The ES-1

Jean Yves LeClerk studied under Dave Evans and upon getting his degree, went back to France. When he got an idea of how to build a supercomputer, he came back to Evans for advice on how to raise capital to fund the project. Evans said "I won't tell you how to raise money- I'll fund you myself." Thus, Evans & Sutherland got a computer division, ESCD. It was located in Mountain View, Ca, USA, just off US 101. Formed ca 1986, product shipped 1989, near midnight at the end of the September (so shipped in the quarter promised).

Basic idea:

The building block was an 8 x 8 nonblocking crossbar, which could also connect to another similar crossbar without using one of the 8 x 8 connections. Use two crossbars to connect 16 processors to a memory system with 16 banks. Virtual memory, with translation done in the memory side of the crossbar (to allow faster context switches). The processor had a small TLB (512 ? page entries).

Use another 8 x 8 crossbar to connect 8 of those together, and you have 128 processors in one system. Note that this scheme may be extended: 8 128 processor systems could be connected by another 8 x 8 crossbar, etc. Great for data-parallel, too bad there wasn't any HPF in 1988 :-( (ESCD played around with PCF, IIRC) The system was a (theoretically) scalable shared memory NUMA computer.

ESCD had a unique nomenclature: the processors were called "computational units", and the set of 16 computational units and memory was called a "processor". Memory was 128 MB per "processor".

Use MACH for your OS, so you'll have a "parallel" unix. You need the parallel file system to drive the very good I/O subsystem, which was rated at 200 MB/s per processor (1.6 GB/s per full system).

Neatly finessing the issue of custom v. off-the-shelf processor, ESCD made their own processor, but used Weitek chips for the floating point. (This was back in the days when a processor was a "chip set", rather than the single die for sale today.) During development, the clock was 40 MHz, with plans to go to 50 Mhz by the time of production. 32-bit words, but the Weitek's would do 64-bit fp nicely. Luminal speed was about 12 Mflops per computatiuonal unit. Measured speeds (i.e., operands in memory rather than register) were more like 2-3 Mflops per.

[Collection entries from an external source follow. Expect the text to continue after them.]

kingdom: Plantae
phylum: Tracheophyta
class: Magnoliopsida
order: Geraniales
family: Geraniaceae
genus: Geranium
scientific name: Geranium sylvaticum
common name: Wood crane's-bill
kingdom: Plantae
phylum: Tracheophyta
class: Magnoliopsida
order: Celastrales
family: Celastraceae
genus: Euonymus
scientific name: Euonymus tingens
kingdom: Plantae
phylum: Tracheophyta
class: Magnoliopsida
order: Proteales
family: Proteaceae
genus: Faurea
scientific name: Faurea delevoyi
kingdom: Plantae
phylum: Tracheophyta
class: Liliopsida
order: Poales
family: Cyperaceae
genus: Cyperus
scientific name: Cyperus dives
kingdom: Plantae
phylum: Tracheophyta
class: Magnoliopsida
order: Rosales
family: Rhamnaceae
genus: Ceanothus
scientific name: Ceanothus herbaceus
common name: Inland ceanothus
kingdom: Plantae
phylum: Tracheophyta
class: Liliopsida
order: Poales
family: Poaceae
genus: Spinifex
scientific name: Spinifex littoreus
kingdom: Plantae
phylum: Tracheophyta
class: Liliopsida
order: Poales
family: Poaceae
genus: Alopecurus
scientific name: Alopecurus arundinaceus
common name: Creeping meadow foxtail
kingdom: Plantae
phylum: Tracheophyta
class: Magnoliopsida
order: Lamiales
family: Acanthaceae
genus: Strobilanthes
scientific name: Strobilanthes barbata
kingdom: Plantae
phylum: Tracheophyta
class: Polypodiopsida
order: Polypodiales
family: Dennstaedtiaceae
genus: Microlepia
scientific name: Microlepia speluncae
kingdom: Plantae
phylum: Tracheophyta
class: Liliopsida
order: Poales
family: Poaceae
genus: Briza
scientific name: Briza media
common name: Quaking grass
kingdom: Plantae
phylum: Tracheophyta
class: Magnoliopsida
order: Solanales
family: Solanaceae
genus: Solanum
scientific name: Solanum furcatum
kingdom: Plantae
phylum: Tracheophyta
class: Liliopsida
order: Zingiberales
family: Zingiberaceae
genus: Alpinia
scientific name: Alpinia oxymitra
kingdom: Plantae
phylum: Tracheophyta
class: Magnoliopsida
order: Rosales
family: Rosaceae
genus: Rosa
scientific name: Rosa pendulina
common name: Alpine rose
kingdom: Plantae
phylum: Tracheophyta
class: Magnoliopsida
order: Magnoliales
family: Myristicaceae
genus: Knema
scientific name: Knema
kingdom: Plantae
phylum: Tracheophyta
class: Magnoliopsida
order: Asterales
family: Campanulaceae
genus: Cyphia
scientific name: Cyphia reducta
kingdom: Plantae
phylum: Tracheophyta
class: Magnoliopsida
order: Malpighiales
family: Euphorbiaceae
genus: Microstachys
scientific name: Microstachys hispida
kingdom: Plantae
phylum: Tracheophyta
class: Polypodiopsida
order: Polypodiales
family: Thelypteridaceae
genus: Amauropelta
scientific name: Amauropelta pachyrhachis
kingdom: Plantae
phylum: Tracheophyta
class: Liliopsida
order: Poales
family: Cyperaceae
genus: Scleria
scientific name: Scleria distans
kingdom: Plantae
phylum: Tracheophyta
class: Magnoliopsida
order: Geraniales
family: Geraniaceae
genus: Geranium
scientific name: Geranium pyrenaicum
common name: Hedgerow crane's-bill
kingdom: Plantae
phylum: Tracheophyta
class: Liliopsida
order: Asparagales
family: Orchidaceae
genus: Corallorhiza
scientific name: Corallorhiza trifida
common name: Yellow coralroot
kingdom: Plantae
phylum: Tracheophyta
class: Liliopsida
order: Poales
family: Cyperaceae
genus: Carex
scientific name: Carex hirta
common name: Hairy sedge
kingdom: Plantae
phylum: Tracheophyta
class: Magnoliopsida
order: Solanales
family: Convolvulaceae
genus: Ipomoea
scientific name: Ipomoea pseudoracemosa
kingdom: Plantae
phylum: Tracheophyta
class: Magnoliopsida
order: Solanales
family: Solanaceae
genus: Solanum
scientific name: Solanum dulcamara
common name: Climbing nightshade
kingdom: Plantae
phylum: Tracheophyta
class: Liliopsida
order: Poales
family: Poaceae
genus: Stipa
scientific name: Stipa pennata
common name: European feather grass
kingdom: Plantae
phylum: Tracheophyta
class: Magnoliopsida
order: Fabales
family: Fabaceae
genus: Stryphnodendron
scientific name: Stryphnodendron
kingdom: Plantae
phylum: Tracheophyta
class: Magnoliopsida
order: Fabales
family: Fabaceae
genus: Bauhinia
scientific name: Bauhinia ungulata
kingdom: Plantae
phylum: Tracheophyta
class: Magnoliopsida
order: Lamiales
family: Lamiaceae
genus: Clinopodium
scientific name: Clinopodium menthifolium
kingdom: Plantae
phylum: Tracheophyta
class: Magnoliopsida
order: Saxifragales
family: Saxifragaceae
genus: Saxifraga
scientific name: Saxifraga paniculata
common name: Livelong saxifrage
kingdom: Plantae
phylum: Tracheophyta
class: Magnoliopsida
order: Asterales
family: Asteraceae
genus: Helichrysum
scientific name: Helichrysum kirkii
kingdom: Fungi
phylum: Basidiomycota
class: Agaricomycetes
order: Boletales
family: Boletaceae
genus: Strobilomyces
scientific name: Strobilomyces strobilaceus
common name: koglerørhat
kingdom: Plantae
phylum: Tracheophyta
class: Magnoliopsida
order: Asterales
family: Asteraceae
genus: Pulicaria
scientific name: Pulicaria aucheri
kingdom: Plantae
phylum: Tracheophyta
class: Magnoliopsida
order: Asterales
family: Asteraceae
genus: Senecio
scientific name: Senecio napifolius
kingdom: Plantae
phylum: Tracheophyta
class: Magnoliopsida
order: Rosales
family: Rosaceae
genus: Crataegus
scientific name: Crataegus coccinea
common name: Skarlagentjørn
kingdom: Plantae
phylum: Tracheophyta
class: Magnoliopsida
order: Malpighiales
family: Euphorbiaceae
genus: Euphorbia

There were some unexpected problems with the pipelines in the processors: certain instructions couldn't be issued at particular clocks after issue of certian other instructions. The French called this "pipeline hazards", the Californians called it "cursed instruction sequences". It was a closely guarded secret, and caused ESCD to not release the instruction set, nor the assembler.

Biggest problem with the design was memory access: processor to memory: return the physical address of this virtual address memory to processor: here's the paddress processor to memory: read/write data to/from this physical address memory to processor/processor to memory: here's the data

So a memory op was actually 4 messages rather than 2 anytime the physical address wasn't in the processor's small TLB. Think Linpack. 512 pages just ain't supercomputin'

Serials 1 and 2 went to Caltech and U. Colorado at Boulder (can't recall which got which). Up to about serial 7 or so were in some stage of production when the project ended. The ES-1 at CU Boulder was installed right beside, and during the same week as, the Myrias SPS-2. Head to head competition. (Myrias was in-and-out in a couple of days. ESCD needed a couple of weeks.)

Neatest thing:

Being within walking distance of Shoreline City Park, so a walk would clear the head of the frustrations of working on beta (alpha ?) HW & SW.

Funniest thing:

Culturally, ESCD couldn't take a meal together, because

Mort d'ES-1

The project ended when Evans resigned from the Board of E&S. Then a 4/3 vote in favor of the project became a 3/4 vote against. We got 60 days notice (U.S. plant closing law), it was announced at the Supercomputing convention in Reno. (If you have to end my project, end it at the Supercomputing convention. Most of the places I might look for work are within walking distance. For the record, Henry Cornelius was the first headhunter to our booth after the announcement, within 3 or 4 minutes.)

Lessons Learnt:

Don't push too many technologies simultaneously. Chips checked out on the silicon compiler, but were too dense (100K transistors in 1986) for the foundries to make at acceptable yield; MACH was not ready for commercial use in 1988.